According to the docs, gc.freeze() will avoid “unnecessary copy-on-write in child processes will maximize memory sharing and reduce overall memory usage.”

But I don’t see how that could be true. As soon as another process so much as looks as a single object on a page, its reference count will be modified and copy-on-write will kick in.

The original issue claimed that for Instagram this improved memory sharing, but no numbers were given. Unless an application has huge numbers of classes and functions that are never used, I don’t see how this would help. If it does have that many unused functions and classes, then I feel gc.freeze() is the wrong solution for that problem.

Should we update the docs to say that gc.freeze() doesn’t work in general and that objects should be made immortal instead, which does make them COW safe.

3 Likes

Does immortalization also untrack objects? Otherwise, it seems like both immortalizing and freezing the heap is necessary to get the desired effect.

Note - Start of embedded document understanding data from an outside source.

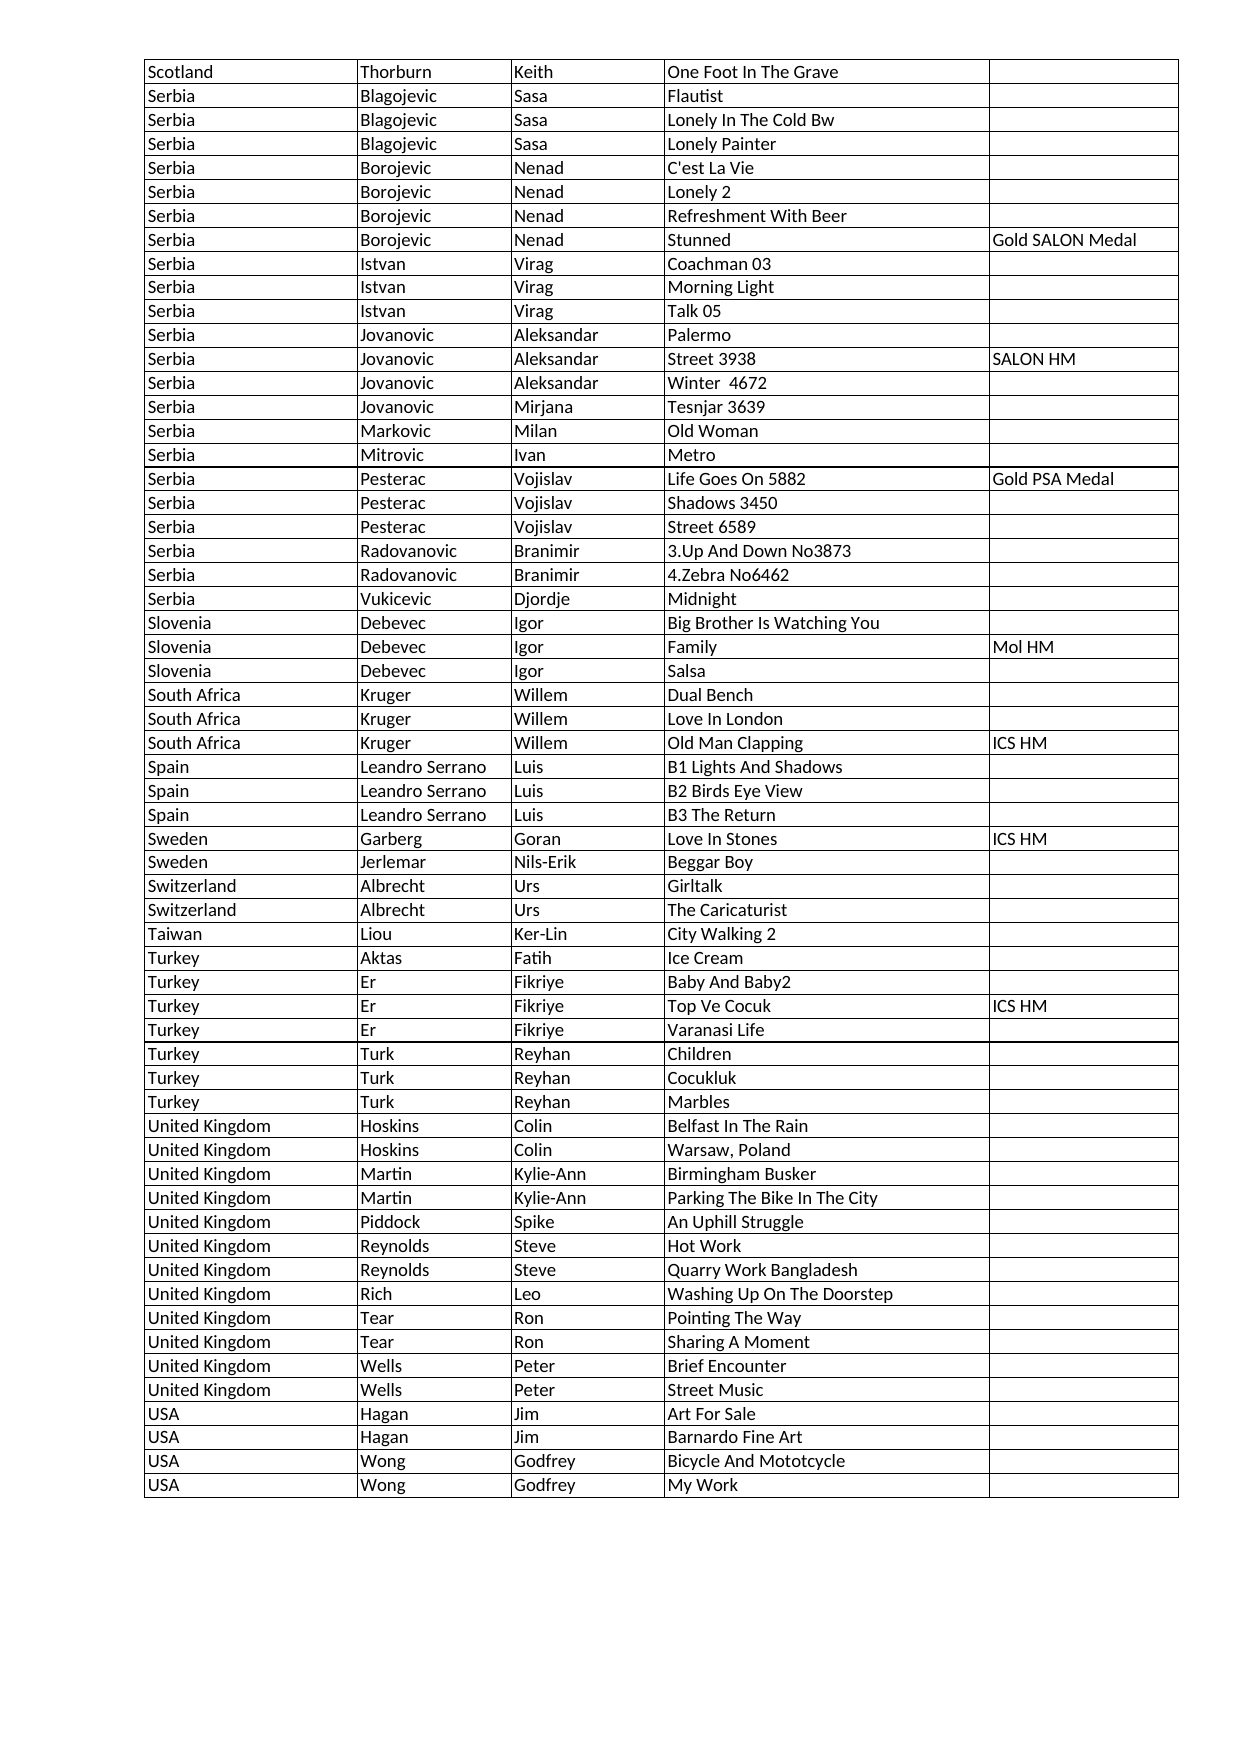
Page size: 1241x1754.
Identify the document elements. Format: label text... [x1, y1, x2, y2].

table_cell Jerlemar [358, 851, 511, 874]
table_cell [990, 1354, 1178, 1377]
table_cell Belfast In The Rain [665, 1114, 989, 1137]
table_cell [990, 1450, 1178, 1473]
table_cell Jovanovic [358, 348, 511, 371]
table_cell USA [145, 1402, 357, 1425]
table_cell Steve [512, 1234, 664, 1257]
table_cell Jovanovic [358, 372, 511, 394]
table_cell Colin [512, 1114, 664, 1137]
table_cell Reynolds [358, 1234, 511, 1257]
table_cell Art For Sale [665, 1402, 989, 1425]
table_cell Birmingham Busker [665, 1162, 989, 1185]
table_cell Barnardo Fine Art [665, 1426, 989, 1449]
table_cell Borojevic [358, 156, 511, 179]
table_cell [990, 1474, 1178, 1497]
table_cell [990, 1330, 1178, 1353]
table_cell [990, 1138, 1178, 1161]
table_cell Urs [512, 899, 664, 922]
table_cell Serbia [145, 276, 357, 299]
table_cell [990, 1066, 1178, 1089]
table_cell Peter [512, 1354, 664, 1377]
table_cell USA [145, 1474, 357, 1497]
table_cell [990, 60, 1178, 83]
table_cell Djordje [512, 587, 664, 610]
table_cell Borojevic [358, 180, 511, 203]
table_cell [990, 491, 1178, 514]
table_cell Virag [512, 252, 664, 275]
table_cell Er [358, 995, 511, 1017]
table_cell Martin [358, 1186, 511, 1209]
table_cell Beggar Boy [665, 851, 989, 874]
table_cell Ice Cream [665, 947, 989, 969]
table_cell South Africa [145, 731, 357, 754]
table_cell Mitrovic [358, 444, 511, 466]
table_cell Warsaw, Poland [665, 1138, 989, 1161]
table_cell United Kingdom [145, 1234, 357, 1257]
table_cell Turkey [145, 1019, 357, 1041]
table_cell Serbia [145, 348, 357, 371]
table_cell [990, 851, 1178, 874]
table_cell Istvan [358, 252, 511, 275]
table_cell Nenad [512, 204, 664, 227]
table_cell Turkey [145, 1066, 357, 1089]
table_cell Godfrey [512, 1450, 664, 1473]
table_cell SALON HM [990, 348, 1178, 371]
table_cell Coachman 03 [665, 252, 989, 275]
table_cell Street Music [665, 1378, 989, 1401]
table_cell Hot Work [665, 1234, 989, 1257]
table_cell Serbia [145, 396, 357, 418]
table_cell [990, 180, 1178, 203]
table_cell [990, 156, 1178, 179]
table_cell [990, 923, 1178, 946]
table_cell An Uphill Struggle [665, 1210, 989, 1233]
table_cell 3.Up And Down No3873 [665, 539, 989, 562]
table_cell Colin [512, 1138, 664, 1161]
table_cell [990, 84, 1178, 107]
table_cell Hagan [358, 1402, 511, 1425]
table_cell Serbia [145, 539, 357, 562]
table_cell Street 3938 [665, 348, 989, 371]
table_cell Palermo [665, 324, 989, 347]
table_cell [990, 971, 1178, 993]
table_cell Debevec [358, 659, 511, 682]
table_cell [990, 515, 1178, 538]
table_cell Serbia [145, 420, 357, 442]
table_cell Sweden [145, 851, 357, 874]
table_cell Hoskins [358, 1138, 511, 1161]
table_cell United Kingdom [145, 1114, 357, 1137]
table_cell Nils-Erik [512, 851, 664, 874]
table_cell Debevec [358, 611, 511, 634]
table_cell Willem [512, 707, 664, 730]
table_cell Gold PSA Medal [990, 468, 1178, 490]
table_cell Turkey [145, 995, 357, 1017]
table_cell [990, 324, 1178, 347]
table_cell [990, 1043, 1178, 1065]
table_cell Blagojevic [358, 84, 511, 107]
table_cell Albrecht [358, 875, 511, 898]
table_cell One Foot In The Grave [665, 60, 989, 83]
table_cell Urs [512, 875, 664, 898]
table_cell Pesterac [358, 468, 511, 490]
table_cell [990, 132, 1178, 155]
table_cell Vojislav [512, 468, 664, 490]
table_cell Midnight [665, 587, 989, 610]
table_cell Slovenia [145, 659, 357, 682]
table_cell B2 Birds Eye View [665, 779, 989, 802]
table_cell Life Goes On 5882 [665, 468, 989, 490]
table_cell Serbia [145, 108, 357, 131]
table_cell Fikriye [512, 971, 664, 993]
table_cell Goran [512, 827, 664, 850]
table_cell Family [665, 635, 989, 658]
table_cell Top Ve Cocuk [665, 995, 989, 1017]
table_cell Igor [512, 611, 664, 634]
table_cell [990, 899, 1178, 922]
table_cell Spain [145, 779, 357, 802]
table_cell Metro [665, 444, 989, 466]
table_cell Talk 05 [665, 300, 989, 323]
table_cell Sweden [145, 827, 357, 850]
table_cell Love In Stones [665, 827, 989, 850]
table_cell ICS HM [990, 827, 1178, 850]
table_cell Serbia [145, 468, 357, 490]
table_cell Igor [512, 635, 664, 658]
table_cell ICS HM [990, 731, 1178, 754]
table_cell Markovic [358, 420, 511, 442]
table_cell [990, 1019, 1178, 1041]
table_cell [990, 611, 1178, 634]
table_cell Albrecht [358, 899, 511, 922]
table_cell Quarry Work Bangladesh [665, 1258, 989, 1281]
table_cell Children [665, 1043, 989, 1065]
table_cell [990, 1090, 1178, 1113]
table_cell [990, 1210, 1178, 1233]
table_cell [990, 420, 1178, 442]
table_cell South Africa [145, 683, 357, 706]
table_cell [990, 1282, 1178, 1305]
table_cell [990, 204, 1178, 227]
table_cell United Kingdom [145, 1186, 357, 1209]
table_cell Blagojevic [358, 132, 511, 155]
table_cell B1 Lights And Shadows [665, 755, 989, 778]
table_cell 4.Zebra No6462 [665, 563, 989, 586]
table_cell Hoskins [358, 1114, 511, 1137]
table_cell Wells [358, 1378, 511, 1401]
table_cell Virag [512, 300, 664, 323]
table_cell Pesterac [358, 491, 511, 514]
table_cell [990, 587, 1178, 610]
table_cell Keith [512, 60, 664, 83]
table_cell United Kingdom [145, 1138, 357, 1161]
table_cell Serbia [145, 444, 357, 466]
table_cell Serbia [145, 324, 357, 347]
table_cell Peter [512, 1378, 664, 1401]
table_cell Sharing A Moment [665, 1330, 989, 1353]
table_cell Borojevic [358, 204, 511, 227]
table_cell United Kingdom [145, 1378, 357, 1401]
table_cell Branimir [512, 563, 664, 586]
table_cell Steve [512, 1258, 664, 1281]
table_cell Garberg [358, 827, 511, 850]
table_cell [990, 1402, 1178, 1425]
table_cell United Kingdom [145, 1210, 357, 1233]
table_cell Martin [358, 1162, 511, 1185]
table_cell Serbia [145, 300, 357, 323]
table_cell Switzerland [145, 899, 357, 922]
table_cell Serbia [145, 491, 357, 514]
table_cell Blagojevic [358, 108, 511, 131]
table_cell Vukicevic [358, 587, 511, 610]
table_cell Turkey [145, 1090, 357, 1113]
table_cell Serbia [145, 563, 357, 586]
table_cell [990, 108, 1178, 131]
table_cell Radovanovic [358, 563, 511, 586]
table_cell Jim [512, 1402, 664, 1425]
table_cell Pointing The Way [665, 1306, 989, 1329]
table_cell Ron [512, 1330, 664, 1353]
table_cell C'est La Vie [665, 156, 989, 179]
table_cell [990, 683, 1178, 706]
table_cell Tesnjar 3639 [665, 396, 989, 418]
table_cell Jovanovic [358, 396, 511, 418]
table_cell [990, 1378, 1178, 1401]
table_cell Tear [358, 1306, 511, 1329]
table_cell Leandro Serrano [358, 779, 511, 802]
table_cell United Kingdom [145, 1282, 357, 1305]
table_cell Salsa [665, 659, 989, 682]
table_cell [990, 659, 1178, 682]
table_cell Godfrey [512, 1474, 664, 1497]
table_cell Washing Up On The Doorstep [665, 1282, 989, 1305]
table_cell [990, 444, 1178, 466]
table_cell Fikriye [512, 995, 664, 1017]
table_cell Old Man Clapping [665, 731, 989, 754]
table_cell Marbles [665, 1090, 989, 1113]
table_cell Istvan [358, 276, 511, 299]
table_cell Kruger [358, 707, 511, 730]
table_cell Thorburn [358, 60, 511, 83]
table_cell Turk [358, 1066, 511, 1089]
table_cell USA [145, 1450, 357, 1473]
table_cell Igor [512, 659, 664, 682]
table_cell Luis [512, 779, 664, 802]
table_cell Stunned [665, 228, 989, 251]
table_cell [990, 1186, 1178, 1209]
table_cell Sasa [512, 132, 664, 155]
table_cell Willem [512, 731, 664, 754]
table_cell Kylie-Ann [512, 1186, 664, 1209]
table_cell Kruger [358, 731, 511, 754]
table_cell Er [358, 971, 511, 993]
table_cell Serbia [145, 587, 357, 610]
table_cell Refreshment With Beer [665, 204, 989, 227]
table_cell [990, 396, 1178, 418]
table_cell Serbia [145, 228, 357, 251]
table_cell Baby And Baby2 [665, 971, 989, 993]
table_cell Fatih [512, 947, 664, 969]
table_cell Vojislav [512, 491, 664, 514]
table_cell Willem [512, 683, 664, 706]
table_cell Er [358, 1019, 511, 1041]
table_cell Serbia [145, 180, 357, 203]
table_cell Big Brother Is Watching You [665, 611, 989, 634]
table_cell Ivan [512, 444, 664, 466]
table_cell Aleksandar [512, 348, 664, 371]
table_cell Debevec [358, 635, 511, 658]
table_cell Luis [512, 755, 664, 778]
table_cell Liou [358, 923, 511, 946]
table_cell Leandro Serrano [358, 803, 511, 826]
table_cell Winter 4672 [665, 372, 989, 394]
table_cell Jim [512, 1426, 664, 1449]
table_cell Nenad [512, 180, 664, 203]
table_cell Serbia [145, 372, 357, 394]
table_cell City Walking 2 [665, 923, 989, 946]
table_cell USA [145, 1426, 357, 1449]
table_cell Lonely 2 [665, 180, 989, 203]
table_cell Vojislav [512, 515, 664, 538]
table_cell Spain [145, 755, 357, 778]
table_cell Virag [512, 276, 664, 299]
table_cell Serbia [145, 156, 357, 179]
table_cell Pesterac [358, 515, 511, 538]
table_cell Jovanovic [358, 324, 511, 347]
table_cell United Kingdom [145, 1354, 357, 1377]
table_cell [990, 563, 1178, 586]
table_cell My Work [665, 1474, 989, 1497]
table_cell [990, 276, 1178, 299]
table_cell United Kingdom [145, 1258, 357, 1281]
table_cell [990, 947, 1178, 969]
table_cell Street 6589 [665, 515, 989, 538]
table_cell Luis [512, 803, 664, 826]
table_cell Lonely Painter [665, 132, 989, 155]
table_cell [990, 779, 1178, 802]
table_cell Reyhan [512, 1043, 664, 1065]
table_cell Kylie-Ann [512, 1162, 664, 1185]
table_cell [990, 1258, 1178, 1281]
table_cell Reyhan [512, 1066, 664, 1089]
table_cell Serbia [145, 515, 357, 538]
table_cell [990, 803, 1178, 826]
table_cell Parking The Bike In The City [665, 1186, 989, 1209]
table_cell Spain [145, 803, 357, 826]
table_cell Spike [512, 1210, 664, 1233]
table_cell Ron [512, 1306, 664, 1329]
table_cell [990, 707, 1178, 730]
table_cell Wong [358, 1450, 511, 1473]
table_cell Reynolds [358, 1258, 511, 1281]
table_cell [990, 300, 1178, 323]
table_cell Scotland [145, 60, 357, 83]
table_cell Branimir [512, 539, 664, 562]
table_cell Wells [358, 1354, 511, 1377]
table_cell South Africa [145, 707, 357, 730]
table_cell Girltalk [665, 875, 989, 898]
table_cell Mol HM [990, 635, 1178, 658]
table_cell [990, 755, 1178, 778]
table_cell Taiwan [145, 923, 357, 946]
table_cell Serbia [145, 252, 357, 275]
table_cell Sasa [512, 84, 664, 107]
table_cell Aleksandar [512, 372, 664, 394]
table_cell B3 The Return [665, 803, 989, 826]
table_cell Leo [512, 1282, 664, 1305]
table_cell [990, 1306, 1178, 1329]
table_cell Bicycle And Mototcycle [665, 1450, 989, 1473]
table_cell [990, 252, 1178, 275]
table_cell Turkey [145, 947, 357, 969]
table_cell Flautist [665, 84, 989, 107]
table_cell Turkey [145, 971, 357, 993]
table_cell [990, 875, 1178, 898]
table_cell Istvan [358, 300, 511, 323]
table_cell Turk [358, 1090, 511, 1113]
table_cell Serbia [145, 204, 357, 227]
table_cell [990, 1426, 1178, 1449]
table_cell Wong [358, 1474, 511, 1497]
table_cell Morning Light [665, 276, 989, 299]
table_cell Hagan [358, 1426, 511, 1449]
table_cell [990, 1234, 1178, 1257]
table_cell [990, 1114, 1178, 1137]
table_cell Milan [512, 420, 664, 442]
table_cell Love In London [665, 707, 989, 730]
table_cell Turk [358, 1043, 511, 1065]
table_cell Slovenia [145, 635, 357, 658]
table_cell Reyhan [512, 1090, 664, 1113]
table_cell Aktas [358, 947, 511, 969]
table_cell Varanasi Life [665, 1019, 989, 1041]
table_cell Serbia [145, 84, 357, 107]
table_cell Dual Bench [665, 683, 989, 706]
table_cell Switzerland [145, 875, 357, 898]
table_cell Brief Encounter [665, 1354, 989, 1377]
table_cell Sasa [512, 108, 664, 131]
table_cell Radovanovic [358, 539, 511, 562]
table_cell Cocukluk [665, 1066, 989, 1089]
table_cell The Caricaturist [665, 899, 989, 922]
table_cell Lonely In The Cold Bw [665, 108, 989, 131]
table_cell Kruger [358, 683, 511, 706]
table_cell Nenad [512, 228, 664, 251]
table_cell Turkey [145, 1043, 357, 1065]
table_cell United Kingdom [145, 1306, 357, 1329]
table_cell Gold SALON Medal [990, 228, 1178, 251]
table_cell [990, 539, 1178, 562]
table_cell Piddock [358, 1210, 511, 1233]
table_cell Borojevic [358, 228, 511, 251]
table_cell ICS HM [990, 995, 1178, 1017]
table_cell Nenad [512, 156, 664, 179]
table_cell Tear [358, 1330, 511, 1353]
table_cell Leandro Serrano [358, 755, 511, 778]
table_cell Serbia [145, 132, 357, 155]
table_cell Shadows 3450 [665, 491, 989, 514]
table_cell [990, 372, 1178, 394]
table_cell Ker-Lin [512, 923, 664, 946]
table_cell Rich [358, 1282, 511, 1305]
table_cell United Kingdom [145, 1330, 357, 1353]
table_cell Mirjana [512, 396, 664, 418]
table_cell Old Woman [665, 420, 989, 442]
table_cell Fikriye [512, 1019, 664, 1041]
table_cell United Kingdom [145, 1162, 357, 1185]
table_cell [990, 1162, 1178, 1185]
table_cell Aleksandar [512, 324, 664, 347]
table_cell Slovenia [145, 611, 357, 634]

AFAIR from the original discussion, having “many unused functions and classes” is exactly the use case. It’s easy to claim that gc.freeze is the wrong solution, but how would you fix it without rearchitecting your entire codebase into much smaller services?

Is there a public Python API to do that?

2 Likes

As I recall, the idea was that a full (3 generations at the time, maybe different now) collection will modify absolutely every tracked object in existence, ragardless of whether user-level code has even looked at an object since the last time. This via mucking with bits in the gc header to keep track of whether or not all references to an object come from the generation being collected.

Moving possibly-never-referenced-by-“real-code”-in-the-child objects into the frozen “(non)generation” ensures that gc won’t modify them either. Note that while Python-level code will incref a referenced object, the internal object traversals within gc read up pointers from objects without changing the refcounts. No W, no COW then.

2 Likes

Rearchitecting isn’t even desirable for many applications. Large applications grow tons of conditional functionality. But any given piece of work they’re handling, they will rarely touch all of it. When you fork a worker to handle some set of work, the chances the set of work you process before recycling hits even 80% of the code paths is quite low. Doubly so in a dynamic language like Python.

Immortal objects are effectively the follow-on work. Introducing Immortal Objects for Python - Engineering at Meta

Though immortalizing things is not exposed from a Python level API. We should point 3.12+ users there from the gc.freeze() docs as a potentially more powerful starting point. People who want this are more likely the types of users fine using C APIs and actually understanding internals…

gc.freeze() is a “because we could” within the existing design without breaking anything else feature. I expect it’ll become a legacy API no-op in the long run. It did its job and saved those who needed it a lot of compute $resources in the interim.

6 Likes

Yes, at least since 3.13:

3 Likes